Believe the naysayers, Ontario is doing badly under Wynne

Ontario’s Liberals say they want you to ignore the naysayers, they may as well be asking us to ignore facts when it comes to Ontario’s economy and your wallet.

In a column that ran in The Toronto Sun over the weekend, Liberal partisan and activist Omar Khan said that Ontario voters should realize how good they have it. I’m not sure which province Khan lives in, but it isn’t my Ontario.

Despite claims that Ontario’s economy is doing just fine, there are a whole range of facts, policies and data points that show things are not as Khan would have you believe.

Did you know that Ontario lost 26,300 full-time jobs last month? That fact was widely overlooked as most media outlets cheered Canada’s ninth straight month of job growth, a job growth driven by part-time rather than full-time employment.

The only reason Ontario’s unemployment rate fell last month was the addition of 57,500 part-time jobs to counter those full-time losses. But the Liberals say jobs are plentiful in Ontario,  Khan even points to the “Jobs and Prosperity Fund” as a shining example of what the Wynne Liberals have done.

“Since its creation, this fund has doled out over $620 million to 25 private sector projects, leveraging $7.1 billion worth of new investments and creating 35,000 jobs,” Khan wrote.

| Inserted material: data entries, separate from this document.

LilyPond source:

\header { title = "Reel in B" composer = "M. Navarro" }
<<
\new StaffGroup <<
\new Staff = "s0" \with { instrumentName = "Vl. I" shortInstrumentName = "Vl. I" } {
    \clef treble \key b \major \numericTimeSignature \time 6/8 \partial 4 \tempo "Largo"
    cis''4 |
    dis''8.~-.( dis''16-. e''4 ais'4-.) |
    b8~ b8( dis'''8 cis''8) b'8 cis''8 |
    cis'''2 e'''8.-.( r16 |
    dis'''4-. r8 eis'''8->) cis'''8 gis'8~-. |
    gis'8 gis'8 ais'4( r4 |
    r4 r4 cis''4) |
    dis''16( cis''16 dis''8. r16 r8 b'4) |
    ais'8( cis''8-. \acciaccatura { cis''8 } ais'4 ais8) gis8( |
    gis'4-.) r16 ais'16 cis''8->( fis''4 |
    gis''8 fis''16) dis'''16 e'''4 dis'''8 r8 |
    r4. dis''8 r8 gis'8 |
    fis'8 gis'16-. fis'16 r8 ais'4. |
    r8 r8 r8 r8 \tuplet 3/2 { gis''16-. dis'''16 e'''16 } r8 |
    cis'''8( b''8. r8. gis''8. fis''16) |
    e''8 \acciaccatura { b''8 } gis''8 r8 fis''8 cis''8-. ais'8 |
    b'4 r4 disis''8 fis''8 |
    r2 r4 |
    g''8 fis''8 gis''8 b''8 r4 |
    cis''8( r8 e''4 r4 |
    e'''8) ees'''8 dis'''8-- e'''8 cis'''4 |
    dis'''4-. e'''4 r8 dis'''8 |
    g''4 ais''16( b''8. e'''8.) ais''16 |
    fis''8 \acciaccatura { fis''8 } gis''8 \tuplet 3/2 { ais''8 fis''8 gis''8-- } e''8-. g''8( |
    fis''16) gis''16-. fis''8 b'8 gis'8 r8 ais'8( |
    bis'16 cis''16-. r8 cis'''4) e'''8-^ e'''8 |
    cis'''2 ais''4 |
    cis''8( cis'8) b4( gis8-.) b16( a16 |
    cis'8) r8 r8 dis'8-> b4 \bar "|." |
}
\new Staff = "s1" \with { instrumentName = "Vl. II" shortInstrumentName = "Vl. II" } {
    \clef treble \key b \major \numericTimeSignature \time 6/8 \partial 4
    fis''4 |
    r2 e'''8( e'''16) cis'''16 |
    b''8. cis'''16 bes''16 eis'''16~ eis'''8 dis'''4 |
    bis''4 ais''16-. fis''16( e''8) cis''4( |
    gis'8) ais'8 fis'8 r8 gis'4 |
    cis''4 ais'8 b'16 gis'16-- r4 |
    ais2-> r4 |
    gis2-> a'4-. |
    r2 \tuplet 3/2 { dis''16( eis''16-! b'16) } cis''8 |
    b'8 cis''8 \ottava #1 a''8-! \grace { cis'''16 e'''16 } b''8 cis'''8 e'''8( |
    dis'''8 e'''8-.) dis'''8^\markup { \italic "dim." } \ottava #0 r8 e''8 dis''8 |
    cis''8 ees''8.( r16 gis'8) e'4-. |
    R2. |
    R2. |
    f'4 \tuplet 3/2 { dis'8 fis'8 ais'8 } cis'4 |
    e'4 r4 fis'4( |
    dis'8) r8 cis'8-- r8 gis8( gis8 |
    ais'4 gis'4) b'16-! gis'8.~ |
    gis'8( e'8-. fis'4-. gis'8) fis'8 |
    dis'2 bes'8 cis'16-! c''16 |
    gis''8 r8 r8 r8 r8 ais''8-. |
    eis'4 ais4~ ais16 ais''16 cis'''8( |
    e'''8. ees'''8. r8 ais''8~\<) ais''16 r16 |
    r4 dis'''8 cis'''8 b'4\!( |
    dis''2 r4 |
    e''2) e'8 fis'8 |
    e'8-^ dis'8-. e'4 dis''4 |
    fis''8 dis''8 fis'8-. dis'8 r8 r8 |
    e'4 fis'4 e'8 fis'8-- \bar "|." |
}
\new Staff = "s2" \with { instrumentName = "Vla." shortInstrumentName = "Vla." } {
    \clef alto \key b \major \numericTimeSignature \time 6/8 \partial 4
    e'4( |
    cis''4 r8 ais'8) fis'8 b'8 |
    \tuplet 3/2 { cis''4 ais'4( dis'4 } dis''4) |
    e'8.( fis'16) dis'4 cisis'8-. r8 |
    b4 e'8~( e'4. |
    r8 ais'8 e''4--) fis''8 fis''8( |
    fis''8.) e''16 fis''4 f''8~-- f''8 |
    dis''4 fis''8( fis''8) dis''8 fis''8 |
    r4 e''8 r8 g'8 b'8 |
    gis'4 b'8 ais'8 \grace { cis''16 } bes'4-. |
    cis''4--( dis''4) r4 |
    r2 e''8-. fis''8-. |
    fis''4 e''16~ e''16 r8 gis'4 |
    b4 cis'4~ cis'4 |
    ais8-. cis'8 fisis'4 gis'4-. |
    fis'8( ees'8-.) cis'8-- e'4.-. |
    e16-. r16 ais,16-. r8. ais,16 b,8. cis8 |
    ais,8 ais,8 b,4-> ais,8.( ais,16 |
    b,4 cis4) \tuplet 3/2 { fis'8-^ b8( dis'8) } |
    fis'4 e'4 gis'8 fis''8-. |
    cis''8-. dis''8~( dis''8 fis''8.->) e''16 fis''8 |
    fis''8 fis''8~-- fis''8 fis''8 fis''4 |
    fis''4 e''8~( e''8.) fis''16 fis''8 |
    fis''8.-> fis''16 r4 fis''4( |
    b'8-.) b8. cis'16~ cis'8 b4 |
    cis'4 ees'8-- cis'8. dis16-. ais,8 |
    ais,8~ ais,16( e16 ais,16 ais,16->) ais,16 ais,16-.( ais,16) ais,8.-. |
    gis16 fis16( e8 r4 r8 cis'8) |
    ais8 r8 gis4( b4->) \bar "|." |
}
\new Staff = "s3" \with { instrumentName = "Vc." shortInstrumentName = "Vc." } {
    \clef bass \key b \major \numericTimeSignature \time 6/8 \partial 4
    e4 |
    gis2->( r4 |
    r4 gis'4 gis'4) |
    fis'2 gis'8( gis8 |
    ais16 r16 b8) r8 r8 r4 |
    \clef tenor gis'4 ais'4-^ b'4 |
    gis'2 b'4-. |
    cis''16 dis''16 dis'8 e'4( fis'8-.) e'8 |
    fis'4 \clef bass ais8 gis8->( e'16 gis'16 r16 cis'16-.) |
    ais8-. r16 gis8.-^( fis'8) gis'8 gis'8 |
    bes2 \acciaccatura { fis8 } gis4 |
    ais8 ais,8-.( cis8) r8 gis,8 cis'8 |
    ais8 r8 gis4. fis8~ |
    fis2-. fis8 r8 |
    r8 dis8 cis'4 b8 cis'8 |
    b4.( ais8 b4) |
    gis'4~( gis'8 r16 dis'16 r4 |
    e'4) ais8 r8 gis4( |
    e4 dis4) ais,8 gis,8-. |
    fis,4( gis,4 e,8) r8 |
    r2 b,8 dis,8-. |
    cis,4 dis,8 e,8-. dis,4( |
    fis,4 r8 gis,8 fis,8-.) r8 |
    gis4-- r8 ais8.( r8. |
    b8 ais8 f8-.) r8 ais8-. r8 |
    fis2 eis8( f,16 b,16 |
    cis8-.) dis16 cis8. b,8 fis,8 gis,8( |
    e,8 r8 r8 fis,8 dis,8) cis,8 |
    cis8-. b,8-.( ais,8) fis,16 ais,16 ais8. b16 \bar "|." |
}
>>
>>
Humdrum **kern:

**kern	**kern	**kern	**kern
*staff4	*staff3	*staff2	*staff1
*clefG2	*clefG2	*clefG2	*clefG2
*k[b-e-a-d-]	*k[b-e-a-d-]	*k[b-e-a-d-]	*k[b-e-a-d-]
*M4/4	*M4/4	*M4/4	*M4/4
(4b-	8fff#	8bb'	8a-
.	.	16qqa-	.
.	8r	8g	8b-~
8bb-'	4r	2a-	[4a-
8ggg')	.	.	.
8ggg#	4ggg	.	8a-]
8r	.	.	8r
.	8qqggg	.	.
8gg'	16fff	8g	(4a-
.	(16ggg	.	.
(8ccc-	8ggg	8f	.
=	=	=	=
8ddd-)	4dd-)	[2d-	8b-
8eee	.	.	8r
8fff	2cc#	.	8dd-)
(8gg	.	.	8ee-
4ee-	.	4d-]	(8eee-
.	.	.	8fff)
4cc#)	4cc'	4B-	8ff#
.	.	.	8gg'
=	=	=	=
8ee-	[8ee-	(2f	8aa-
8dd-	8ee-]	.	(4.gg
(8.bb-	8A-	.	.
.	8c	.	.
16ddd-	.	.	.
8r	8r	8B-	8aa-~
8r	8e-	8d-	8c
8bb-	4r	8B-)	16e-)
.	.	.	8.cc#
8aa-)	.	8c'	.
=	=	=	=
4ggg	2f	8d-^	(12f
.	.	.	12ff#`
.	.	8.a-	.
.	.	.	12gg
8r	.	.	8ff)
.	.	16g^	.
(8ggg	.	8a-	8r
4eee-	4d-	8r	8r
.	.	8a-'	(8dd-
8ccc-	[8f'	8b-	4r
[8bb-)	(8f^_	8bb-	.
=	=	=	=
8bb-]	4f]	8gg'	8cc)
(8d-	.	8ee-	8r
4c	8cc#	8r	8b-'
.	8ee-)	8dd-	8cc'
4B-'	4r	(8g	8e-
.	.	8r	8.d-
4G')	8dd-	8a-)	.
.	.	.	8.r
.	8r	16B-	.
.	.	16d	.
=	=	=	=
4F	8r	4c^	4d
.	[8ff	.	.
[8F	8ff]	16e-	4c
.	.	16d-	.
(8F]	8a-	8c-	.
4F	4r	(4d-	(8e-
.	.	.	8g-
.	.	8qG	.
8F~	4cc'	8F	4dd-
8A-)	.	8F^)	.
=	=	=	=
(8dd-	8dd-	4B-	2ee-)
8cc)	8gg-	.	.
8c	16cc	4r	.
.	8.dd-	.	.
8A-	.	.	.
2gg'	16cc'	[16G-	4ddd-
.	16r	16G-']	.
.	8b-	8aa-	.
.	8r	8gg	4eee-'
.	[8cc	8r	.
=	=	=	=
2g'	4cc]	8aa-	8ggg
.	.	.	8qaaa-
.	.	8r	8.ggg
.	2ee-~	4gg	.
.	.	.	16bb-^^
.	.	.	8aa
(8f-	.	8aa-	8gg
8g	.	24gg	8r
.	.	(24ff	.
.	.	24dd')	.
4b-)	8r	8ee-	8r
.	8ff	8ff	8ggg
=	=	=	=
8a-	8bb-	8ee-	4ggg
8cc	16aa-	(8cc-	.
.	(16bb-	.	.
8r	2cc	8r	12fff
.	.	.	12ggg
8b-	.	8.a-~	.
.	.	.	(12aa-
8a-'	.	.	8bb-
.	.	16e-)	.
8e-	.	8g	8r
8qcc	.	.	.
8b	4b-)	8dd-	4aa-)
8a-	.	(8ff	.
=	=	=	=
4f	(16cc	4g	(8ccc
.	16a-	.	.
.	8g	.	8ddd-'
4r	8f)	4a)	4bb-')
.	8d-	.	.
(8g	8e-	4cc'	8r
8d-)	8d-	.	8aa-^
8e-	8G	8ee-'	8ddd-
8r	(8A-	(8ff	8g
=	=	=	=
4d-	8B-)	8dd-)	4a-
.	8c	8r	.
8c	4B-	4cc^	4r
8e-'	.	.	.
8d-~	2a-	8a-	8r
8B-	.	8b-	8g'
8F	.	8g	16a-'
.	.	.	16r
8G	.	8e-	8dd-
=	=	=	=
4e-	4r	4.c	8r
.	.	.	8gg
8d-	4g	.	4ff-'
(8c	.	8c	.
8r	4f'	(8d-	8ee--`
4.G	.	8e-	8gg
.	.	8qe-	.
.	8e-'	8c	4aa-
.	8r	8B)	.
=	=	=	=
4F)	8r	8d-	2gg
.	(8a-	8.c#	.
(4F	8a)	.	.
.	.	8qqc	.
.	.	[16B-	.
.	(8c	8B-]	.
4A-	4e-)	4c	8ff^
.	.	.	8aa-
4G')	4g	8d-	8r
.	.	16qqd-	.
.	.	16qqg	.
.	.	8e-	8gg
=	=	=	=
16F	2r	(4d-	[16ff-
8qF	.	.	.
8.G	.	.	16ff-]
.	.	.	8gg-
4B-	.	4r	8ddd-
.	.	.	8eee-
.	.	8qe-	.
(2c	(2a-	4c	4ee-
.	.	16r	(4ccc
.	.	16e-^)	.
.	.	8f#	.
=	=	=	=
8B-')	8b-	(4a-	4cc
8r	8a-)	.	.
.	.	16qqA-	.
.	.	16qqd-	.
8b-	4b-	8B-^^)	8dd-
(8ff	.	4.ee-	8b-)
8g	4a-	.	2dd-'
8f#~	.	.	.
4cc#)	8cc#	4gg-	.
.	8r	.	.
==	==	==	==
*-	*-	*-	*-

That’s great, but what happens when the subsidy for those jobs runs out? When you are giving companies an average of $17,000 a job to expand here, creating jobs is easy but those subsidies can’t go on forever.

Nor can government job subsidies replace all of the plants shutting down across Ontario from Proctor and Gamble in Brockville, General Electric in Peterborough, Cambridge Towels in Cambridge or Maple Leaf Foods in Thamesford.

The latest numbers from Stats Canada show 135,400 people in Ontario were receiving Employment Insurance payments in July – the last month we have numbers for – up from 129,460 in July 2016.

Areas seeing large spike in EI payments were Windsor, Oshawa, London and Peterborough. All the types of towns that used to fare well on good paying manufacturing jobs. Of course, under the Liberals hundreds of thousands of those jobs have disappeared. Don’t take my word for it, the very Liberal friendly Mowat Centre released a report a few years back that showed more than 300,000 manufacturing jobs had fled the province under the Liberals.

It’s not just on the job front that is showing weakness, the July report on manufacturing in Canada showed the biggest decrease since the recession.

“Sales in Ontario decreased 6.1% to $24.1 billion in July, the largest decrease since January 2009. The decrease in July was attributable to motor vehicles (-20.8%) and motor vehicle parts (-11.5%),” read the report.

That drop followed a smaller but still significant drop in June.

Stats Canada has also shown that Ontario’s income growth was the weakest in the country from 2005-2015, a period where the Liberals were fully in control of the province.

So while to Mr. Khan and his Liberal friends, things might look rosy for the province, the average Ontarian sees things differently.

Factories have and are closing, jobs are fleeing and wages are lagging the rest of the country.

What isn’t lagging the rest of the country is the increasing cost of living in this province as electricity prices have risen out of all proportion to the ability of families to pay, all thanks to the misguided policies of the Liberals.

And that too has cost jobs.

Khan and the Liberals can point to GDP numbers all they want, the average Ontarian knows that full-time jobs, with good pay are harder to come by and life is more expensive in Ontario all thanks to the policies that he and his party keep pushing.